Future challenges in rainfed agriculture In Advances in Plant Atmospheric Interactions

Abstract

Eight hundred million people are food-insecure, and 166 million pre-school children are malnourished in the developing world. Producing enough food, and generating adequate income in the developing world to better feed the poor and reduce the number of those suffering will be a great challenge. This challenge is likely to intensify, with a global population that is projected to increase to 7.8 billion people in 2025, putting even greater pressure on world food security, especially in developing countries where more than 80 percent of the population increase is expected to occur.

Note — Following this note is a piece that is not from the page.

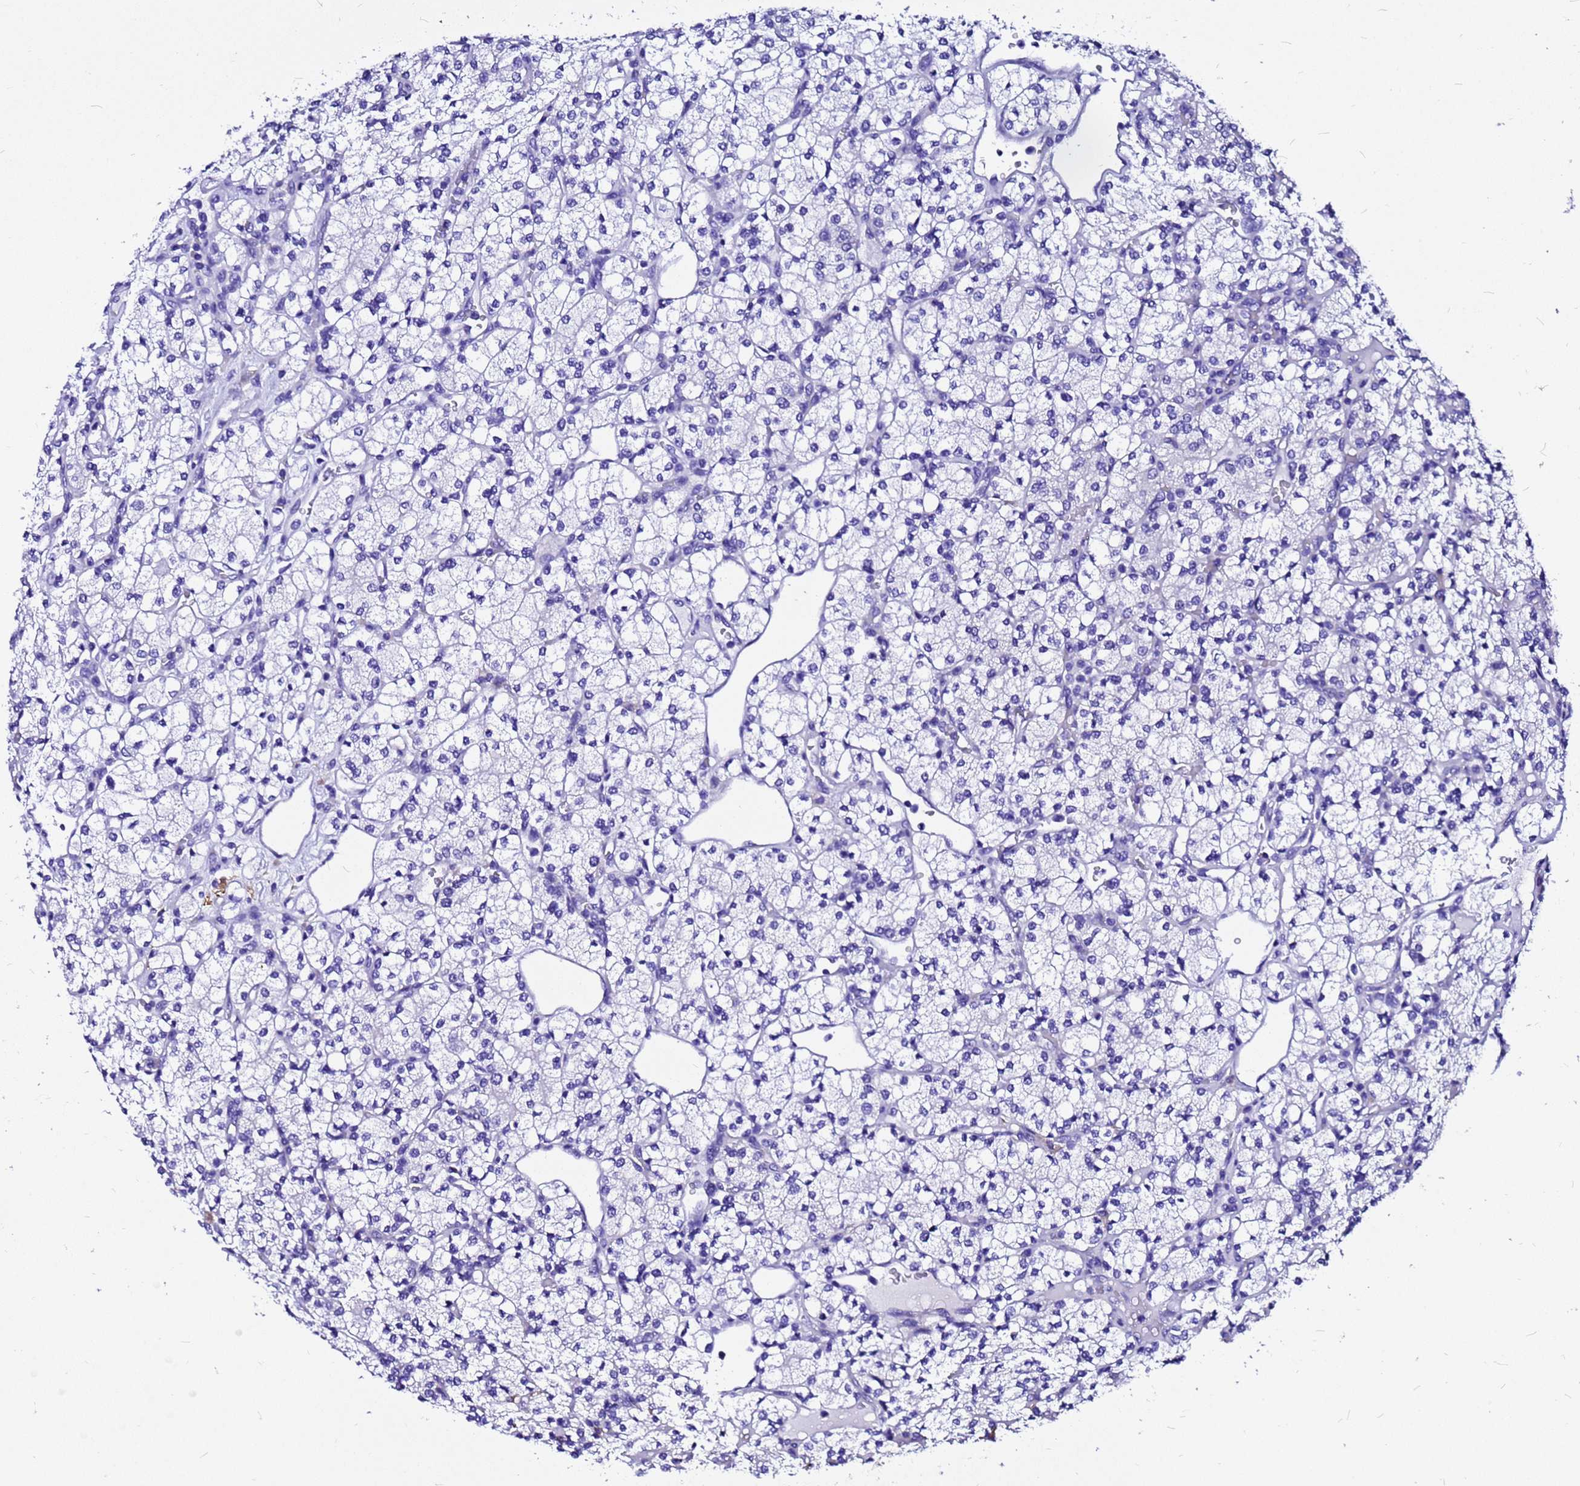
{"staining": {"intensity": "negative", "quantity": "none", "location": "none"}, "tissue": "renal cancer", "cell_type": "Tumor cells", "image_type": "cancer", "snomed": [{"axis": "morphology", "description": "Adenocarcinoma, NOS"}, {"axis": "topography", "description": "Kidney"}], "caption": "A histopathology image of human adenocarcinoma (renal) is negative for staining in tumor cells. (DAB (3,3'-diaminobenzidine) immunohistochemistry, high magnification).", "gene": "HERC4", "patient": {"sex": "male", "age": 77}}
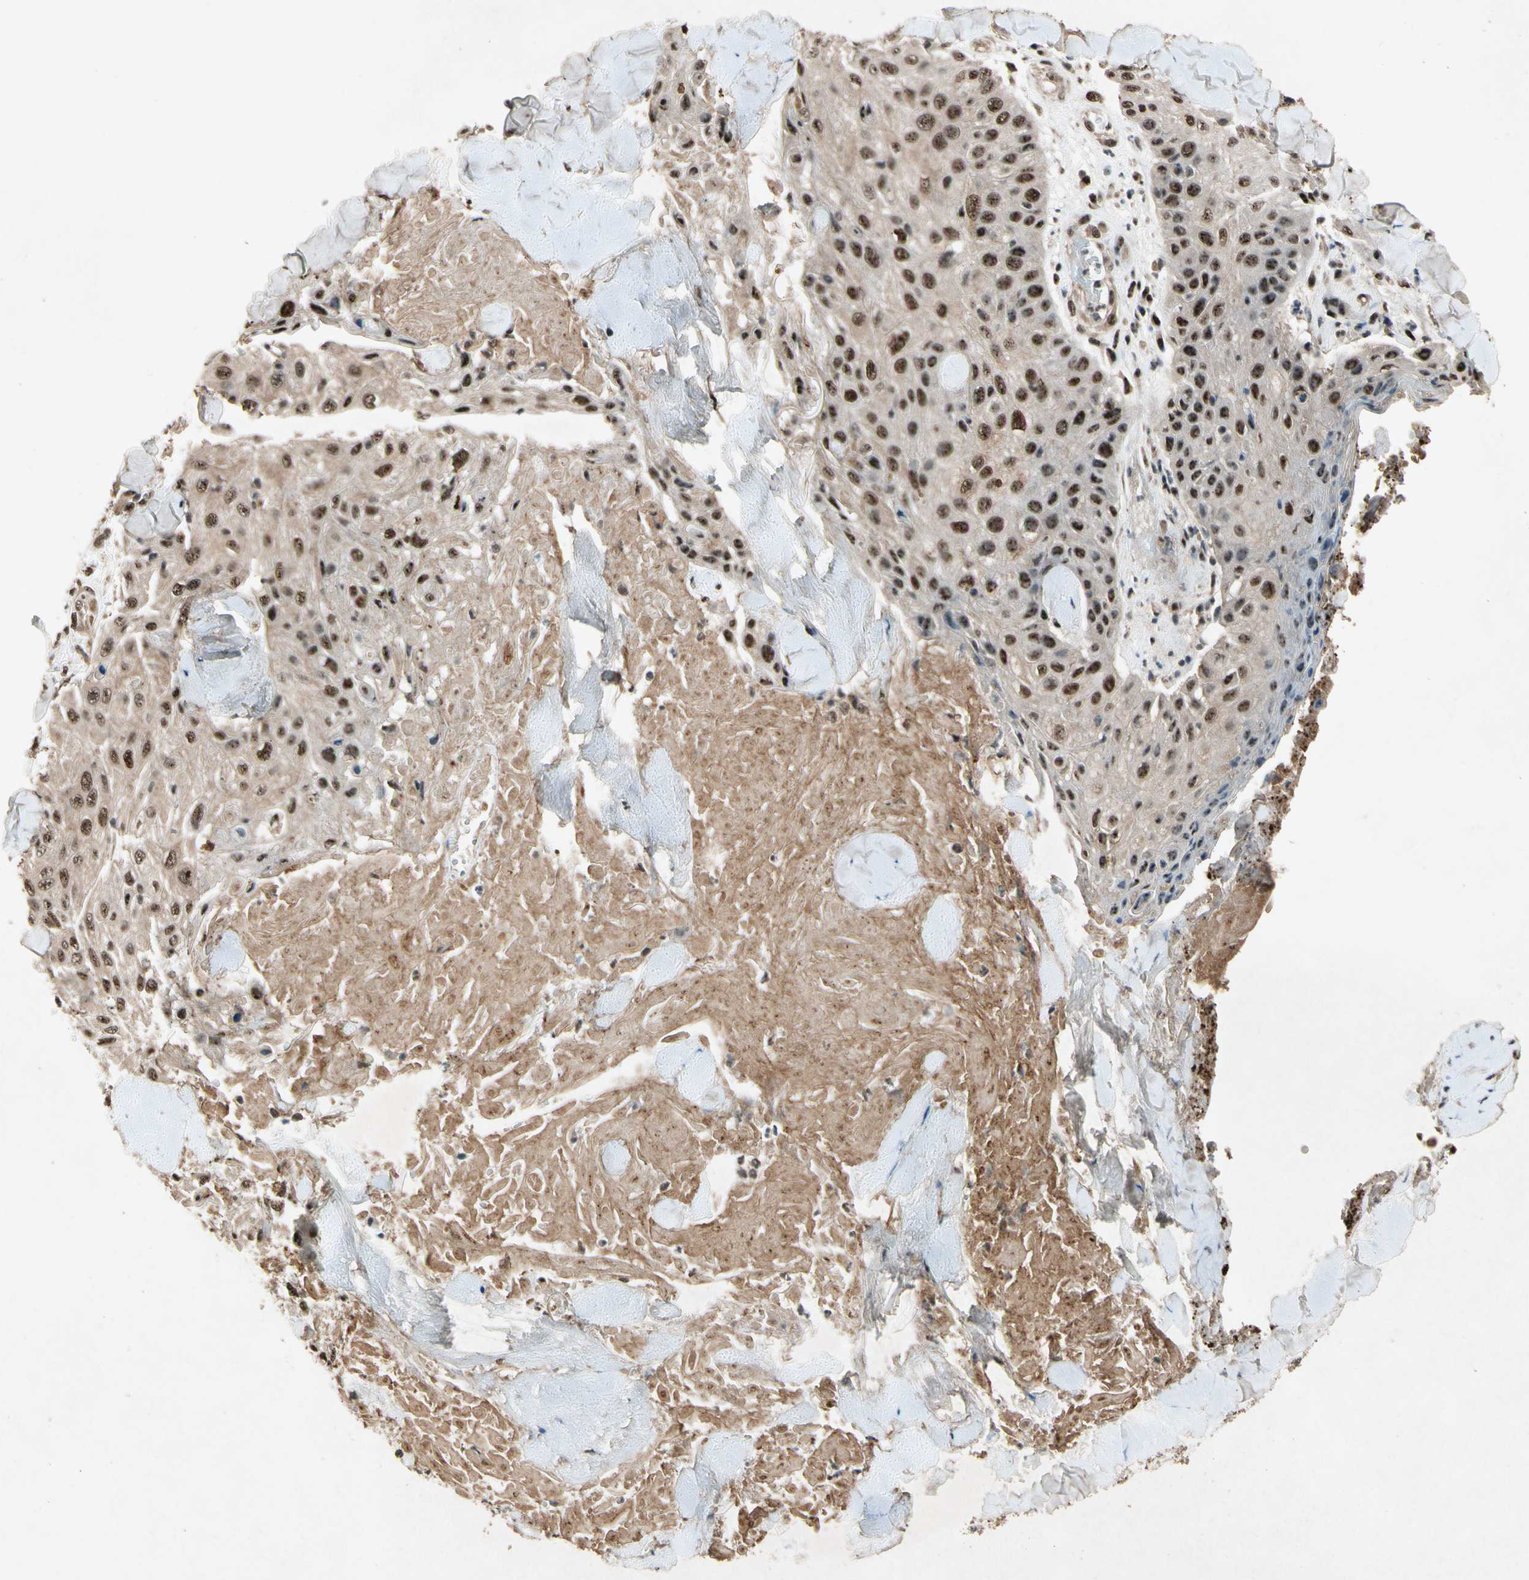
{"staining": {"intensity": "strong", "quantity": ">75%", "location": "cytoplasmic/membranous,nuclear"}, "tissue": "skin cancer", "cell_type": "Tumor cells", "image_type": "cancer", "snomed": [{"axis": "morphology", "description": "Squamous cell carcinoma, NOS"}, {"axis": "topography", "description": "Skin"}], "caption": "About >75% of tumor cells in human skin cancer (squamous cell carcinoma) show strong cytoplasmic/membranous and nuclear protein expression as visualized by brown immunohistochemical staining.", "gene": "PML", "patient": {"sex": "male", "age": 86}}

Irrigated agriculture has been an important contributor to the expansion of national and world food supplies since the 1960s, and is expected to play a major role in feeding the growing world population.However, irrigation accounts for about 72 percent of global and 90 percent of developingcountry water withdrawals, and water availability for irrigation may have to be reduced in many regions in favor of rapidly increasing nonagricultural water uses in industry and households, as well as for environmental purposes. Out of concern over increasing water scarcity for irrigation, the role of water management and investments for irrigated agriculture and food security has received substantial attention in recent years (Hofwegen and Svendsen 2000; Rosegrant 1997). However, rainfed areas currently account for 58 percent of world food production. Given the importance of rainfed cereal production, insufficient attention has been paid to the potential of production growth in rainfed areas to play a significant role in meeting future food demand. This paper examines future prospects for rainfed cereal production, and its importance in the evolving global food system. The paper starts with a critical synthesis of the literature on the prospects for increased rainfed crop production. The review of water management, agricultural research, policy reform, and infrastructure investment for rainfed agriculture is then utilized to develop a “business-as-usual” baseline scenario and a number of alternative scenarios for future growth in rainfed agriculture, explicitly linked to alternative outcomes for the driving forces behind rainfed growth. These scenarios are then implemented in the IMPACT-WATER holistic modeling framework, in order to assess their impact on future global food supply, demand, trade, and prices.